### About this exercise
Lines outside the range are not wanted. Give again exactly the lines between the line holding "ID-92, priority: P1 -> P2" and the line holding "ID-106, due: Mar 11 -> Mar 12", inclusive, from the listing below.

══ Working data ══

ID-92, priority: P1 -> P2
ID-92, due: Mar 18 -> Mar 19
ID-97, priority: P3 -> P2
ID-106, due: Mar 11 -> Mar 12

═══
══ Working data ══

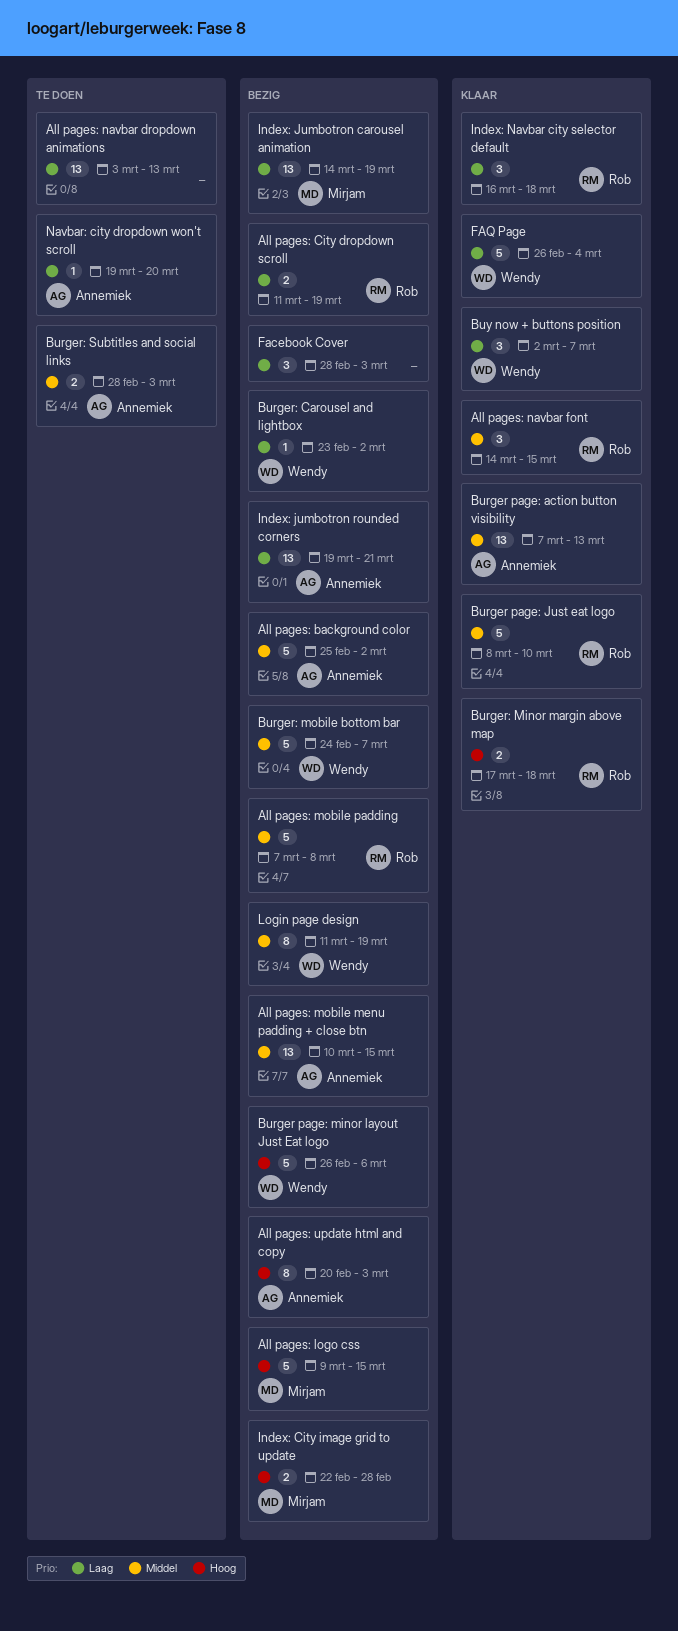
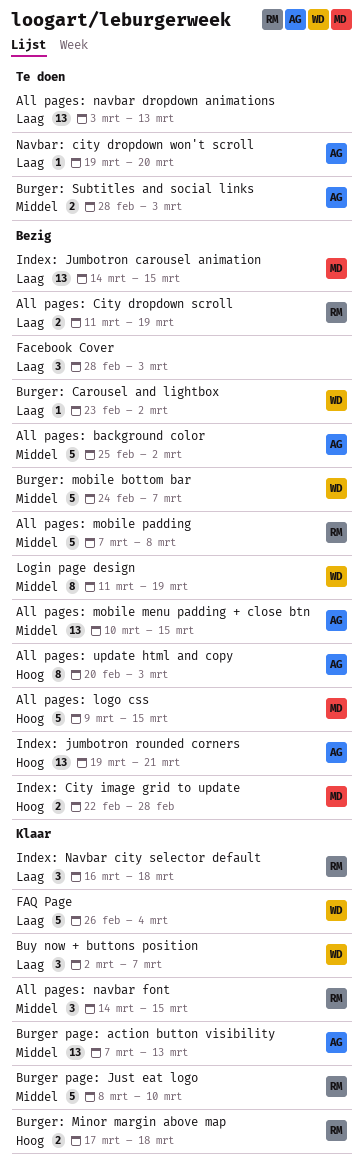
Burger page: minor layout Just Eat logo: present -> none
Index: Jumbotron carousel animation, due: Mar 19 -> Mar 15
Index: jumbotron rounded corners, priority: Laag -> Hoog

═══

### Answer section
ID-92, priority: P1 -> P2
ID-92, due: Mar 18 -> Mar 19
ID-97, priority: P3 -> P2
ID-106, due: Mar 11 -> Mar 12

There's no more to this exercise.